The fact that the case is a difficult and protracted one for the defendant does not per se present an exceptional circumstance for this plea, because again the burden is upon the Government to prove its case beyond a reasonable doubt. While the fact that the defendant had a good record in the past and is a prominent man who would lose face by a plea of guilty must be considered in his favor, it cannot override more important interests. Some question has been raised about the collateral effect of a plea of guilty as opposed to a plea of nolo in this case, but it is very doubtful whether a plea of nolo would offer the defendant any advantage in subsequent administrative proceedings involving his citizenship certificate. It is true that although one item alone may not be sufficient, all the circumstances related by a defendant when taken together may present a picture of exceptional hardship, justifying the acceptance of the plea.
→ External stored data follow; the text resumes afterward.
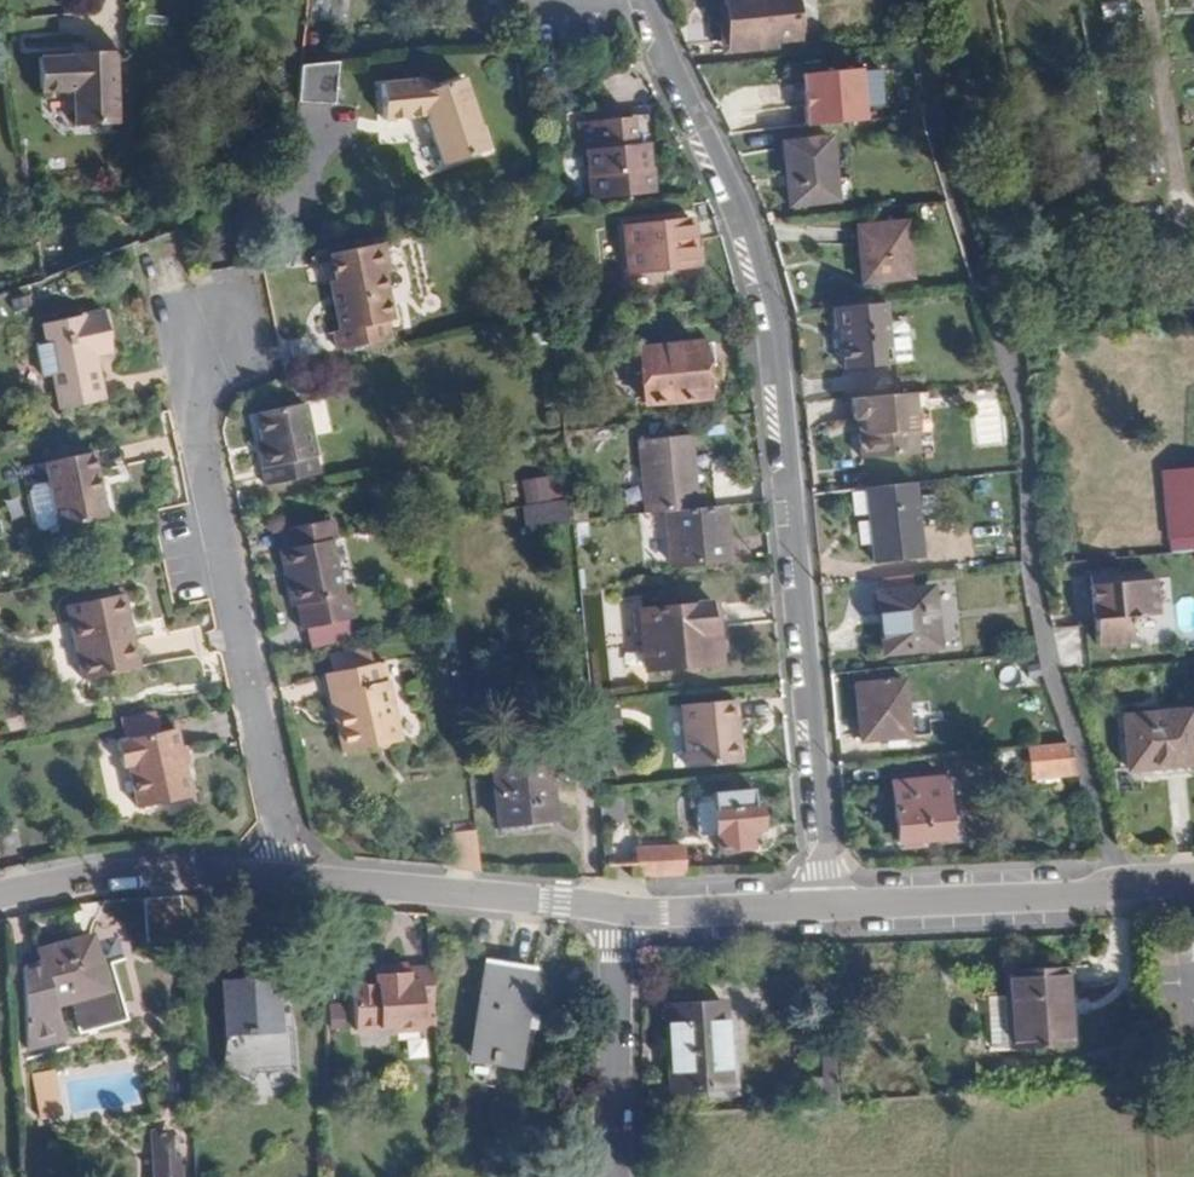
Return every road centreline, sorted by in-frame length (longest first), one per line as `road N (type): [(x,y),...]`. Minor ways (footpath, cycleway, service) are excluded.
road 1 (residential): [(643,0),(664,68),(757,262),(828,905)]
road 2 (residential): [(617,910),(286,877),(104,874),(0,894)]
road 3 (residential): [(1193,878),(1122,880),(1071,896),(828,905)]
road 4 (residential): [(617,910),(614,1176)]
road 5 (residential): [(828,905),(617,910)]

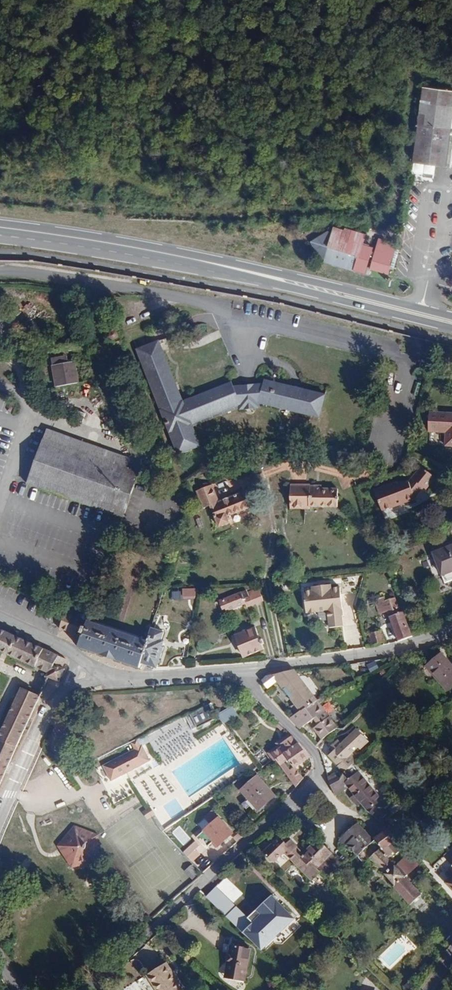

The Court, however, cannot reach a conclusion without at the same time considering the other factors militating against the acceptance of such a plea. After careful consideration of all the arguments and *823 particulars, the Court is of the opinion that it cannot accept a plea of nolo in this case.

The primary purpose of accepting a plea of nolo is to promote the administration of justice. This means justice not only for the defendant but also for the public. The Court cannot permit its action with respect to a plea of this type to breed contempt for law enforcement. After acceptance of a plea of guilty from the co-conspirator (who is now available as a witness for the Government) and the pleas of guilty from the other defendants, it would not only be discriminatory and incongruous but would reflect upon law enforcement generally if the Court accepted a plea of nolo contendere from the most prominent of the two defendants. Therefore, the application is denied.

NOTES

[1] See, United States v. Standard Ultramarine & Color Co., D.C.N.Y.1955, 137 F. Supp. 167; United States v. Jones, D.C.Cal.1954, 119 F. Supp. 288; United States v. Bagliore, D.C.N.Y.1960, 182 F. Supp. 714.